---------- SUPPLIED ENTRIES ----------

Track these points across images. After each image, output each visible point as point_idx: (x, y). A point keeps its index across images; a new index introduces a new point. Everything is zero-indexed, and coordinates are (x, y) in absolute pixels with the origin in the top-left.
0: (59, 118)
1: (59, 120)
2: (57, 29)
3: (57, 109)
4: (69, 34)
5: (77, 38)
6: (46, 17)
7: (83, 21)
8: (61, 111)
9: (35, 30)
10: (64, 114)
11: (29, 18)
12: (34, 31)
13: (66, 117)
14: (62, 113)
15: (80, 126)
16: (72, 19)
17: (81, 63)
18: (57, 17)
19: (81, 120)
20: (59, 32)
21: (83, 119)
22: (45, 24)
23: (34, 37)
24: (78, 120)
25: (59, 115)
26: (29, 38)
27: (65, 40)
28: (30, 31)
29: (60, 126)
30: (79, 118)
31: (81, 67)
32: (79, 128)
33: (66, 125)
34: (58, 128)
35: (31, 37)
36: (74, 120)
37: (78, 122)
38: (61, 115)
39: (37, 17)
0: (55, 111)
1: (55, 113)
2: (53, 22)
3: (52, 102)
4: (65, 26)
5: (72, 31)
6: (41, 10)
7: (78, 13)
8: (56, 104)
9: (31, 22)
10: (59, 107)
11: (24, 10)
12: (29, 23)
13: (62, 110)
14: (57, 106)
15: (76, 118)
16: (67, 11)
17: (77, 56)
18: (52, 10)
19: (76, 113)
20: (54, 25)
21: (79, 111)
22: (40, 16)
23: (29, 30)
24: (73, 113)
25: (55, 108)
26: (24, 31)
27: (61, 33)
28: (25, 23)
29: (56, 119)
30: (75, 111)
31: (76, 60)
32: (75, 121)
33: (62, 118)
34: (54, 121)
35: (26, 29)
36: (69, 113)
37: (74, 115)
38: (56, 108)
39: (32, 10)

----------

• _TASK STATEMENT_
Find every line in the listing above that contains the word "images" and copy each such line in full.

• _TASK ANSWER_
Track these points across images. After each image, output each visible point as point_idx: (x, y). A point keeps its index across images; a new index introduces a new point. Everything is zero-indexed, and coordinates are (x, y) in absolute pixels with the origin in the top-left.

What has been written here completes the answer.